Le sénateur des Vosges demande donc la constitution d’une « grande commission d’enquête à l’anglaise »[1] pour faire la lumière sur l’administration de l’Algérie et proposer des nouvelles orientations pour la politique coloniale française, qui permettraient de réussir les « réformes nécessaires ». Son poids politique lui permet d’obtenir la création d’une commission sénatoriale d'étude des questions algériennes, dont il prend la présidence le 17 mars 1891.

Cette « commission sénatoriale d'Étude » est effectivement une commission d’enquête avant l’heure : les 18 sénateurs qui y siègent auditionnent de nombreuses personnalités à Paris et envoient une délégation en Algérie. Sept sénateurs, conduits par Jules Ferry lui-même, mènent ainsi un voyage d’enquête de 53 jours (du 19 avril au 4 juin 1892) et parcourent 4 000 km afin de recueillir les avis des colons et des musulmans.

Les évolutions de la politique coloniale défendue par Ferry

Le travail effectué par Jules Ferry dans cette commission semble avoir modifié sa vision de la politique coloniale à conduire en Algérie, comme il l’explique lui-même dans le rapport rendu en 1892 : « éclairés par l’expérience et mieux informés que nous ne l’étions alors des choses d’Algérie », les sénateurs de la commission pensent avoir compris qu’en menant une politique d’assimilation, ils avaient « péché par esprit de système ».

Dans ce rapport, Jules Ferry prend position contre la politique de peuplement en Algérie : « L’erreur fondamentale en ce qui touche l'Algérie, c'est d'avoir voulu y voir autre chose qu'une colonie. » Globalement Ferry regrette le manque d’adaptation de l’administration coloniale aux règles indigènes, notamment en termes de justice.
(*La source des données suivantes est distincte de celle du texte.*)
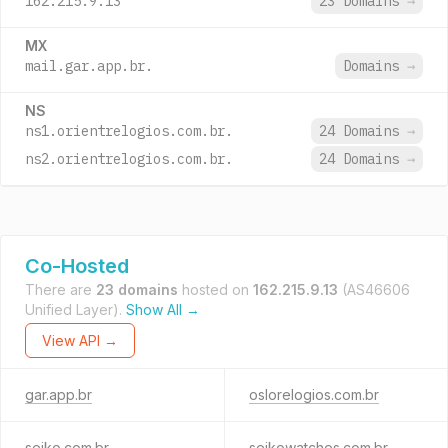
162.215.9.13
23 Domains
→
MX
mail.gar.app.br.
Domains
→
NS
ns1.orientrelogios.com.br.
24 Domains
→
ns2.orientrelogios.com.br.
24 Domains
→
Co-Hosted
There are
23 domains
hosted on
162.215.9.13
(AS46606
Unified Layer).
Show All →
View API →
gar.app.br
oslorelogios.com.br
seiko.com.br
seikowatches.com.br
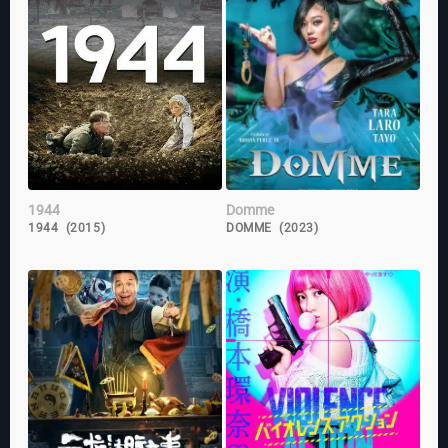
1944
Domme
1944 (2015)
DOMME (2023)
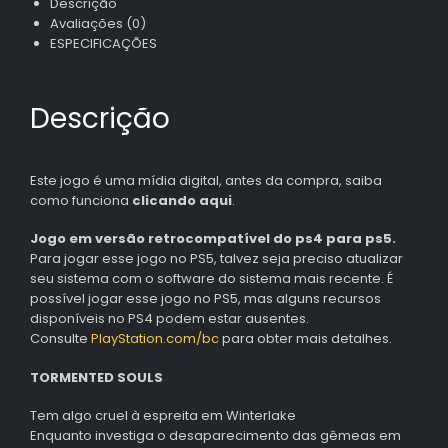
Descrição
Avaliações (0)
ESPECIFICAÇÕES
Descrição
Este jogo é uma mídia digital, antes da compra, saiba
como funciona
clicando aqui
.
Jogo em versão retrocompatível do ps4 para ps5.
Para jogar esse jogo no PS5, talvez seja preciso atualizar
seu sistema com o software do sistema mais recente. É
possível jogar esse jogo no PS5, mas alguns recursos
disponíveis no PS4 podem estar ausentes.
Consulte
PlayStation.com/bc
para obter mais detalhes.
TORMENTED SOULS
Tem algo cruel à espreita em Winterlake
Enquanto investiga o desaparecimento das gêmeas em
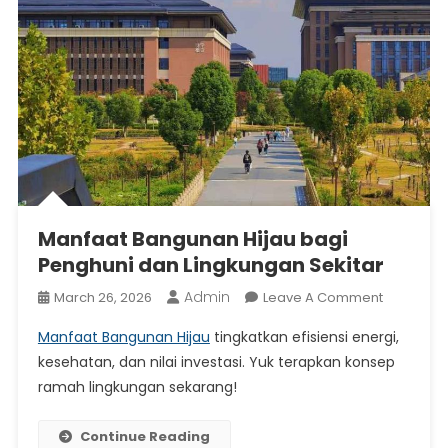
dan Efisien
Memilih Rumah Sakit Terkenal di Indonesia: Panduan
Lengkap untuk Pelayanan Kesehatan Terbaik
Manfaat Bangunan Hijau bagi Penghuni dan Lingkungan
Sekitar
Manfaat Bangunan Hijau bagi
Penghuni dan Lingkungan Sekitar
Admin
On
March 26, 2026
Leave A Comment
Manfaat
Manfaat Bangunan Hijau
tingkatkan efisiensi energi,
Banguna
kesehatan, dan nilai investasi. Yuk terapkan konsep
Hijau
ramah lingkungan sekarang!
Bagi
Penghuni
Dan
Continue Reading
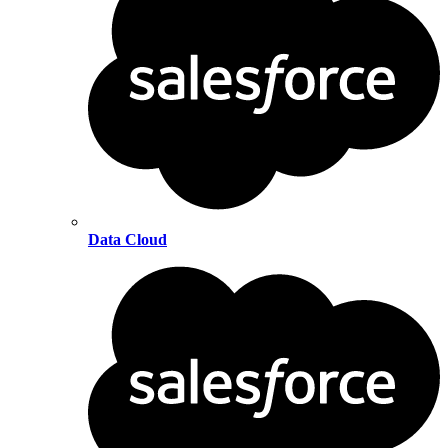
Data Cloud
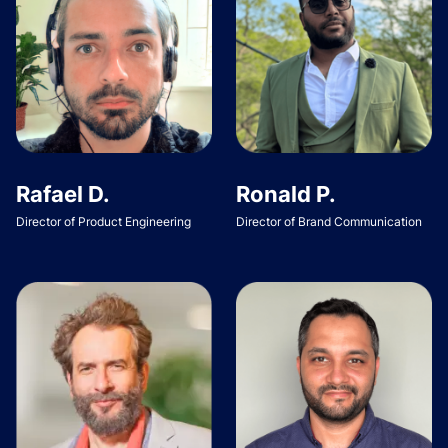
Rafael D.
Ronald P.
Director of Product Engineering
Director of Brand Communication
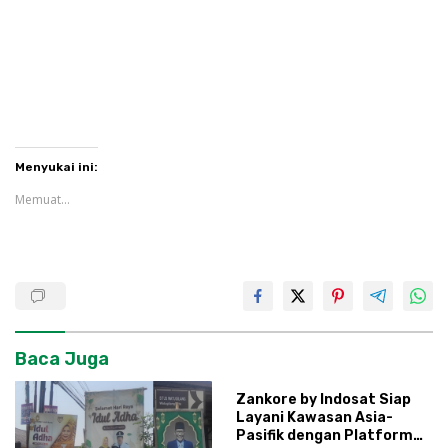
Menyukai ini:
Memuat...
Baca Juga
Zankore by Indosat Siap
Layani Kawasan Asia-
Pasifik dengan Platform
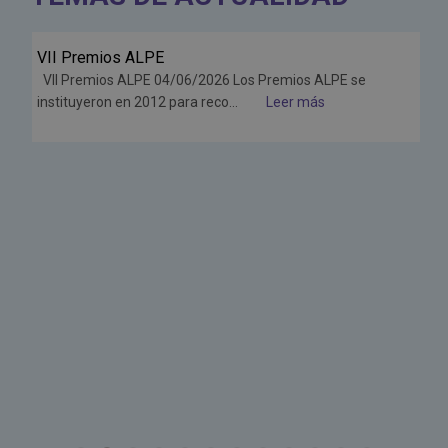
VII Premios ALPE
Jun
VII Premios ALPE 04/06/2026 Los Premios ALPE se
26
instituyeron en 2012 para reco...
Leer más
Le code des forêts français sanctionne par exemple lourdement l’élevage sur des terres appartenant à d’autres, une logique destinée à la société agricole française du XIXè siècle. Or dans un pays où l’élevage est beaucoup plus nomade, ces règles servaient, d’après le rapport, surtout à sanctionner les éleveurs musulmans, dont les amendes étaient une source de revenus importante pour les colons.

En bref, Jules Ferry martèle dans son rapport « [qu’]il n'est peut-être pas une seule de nos institutions, une seule de nos lois du continent qui puisse s'accommoder sans modifications profondes [à l'Algérie]. »

Un travail interrompu par la mort de Ferry

Ce rapport n’est pas le premier à faire des préconisations sans que celles-ci aboutissent immédiatement. Ce qui pouvait donner espoir aux membres de la commission, c’était la place de Ferry dans la majorité : il ne participe plus aux gouvernements depuis l’affaire du Tonkin de 1885 et ses passes d’arme avec Clémenceau, mais il reste une figure des Modérés, un groupe clé de la majorité républicaine.

C’est ce poids symbolique et politique qui lui permet d’être élu président du Sénat le 24 février 1893 et qui aurait pu lui permettre de mettre en place les réformes détaillés dans le rapport de la commission d'étude des questions algériennes. Seulement, à peine entré en fonction, Jules Ferry meurt le 17 mars 1893, deux ans exactement après la formation de cette « commission d’enquête », qui devient ainsi le testament politique du président du Sénat au mandat le plus court de l’histoire.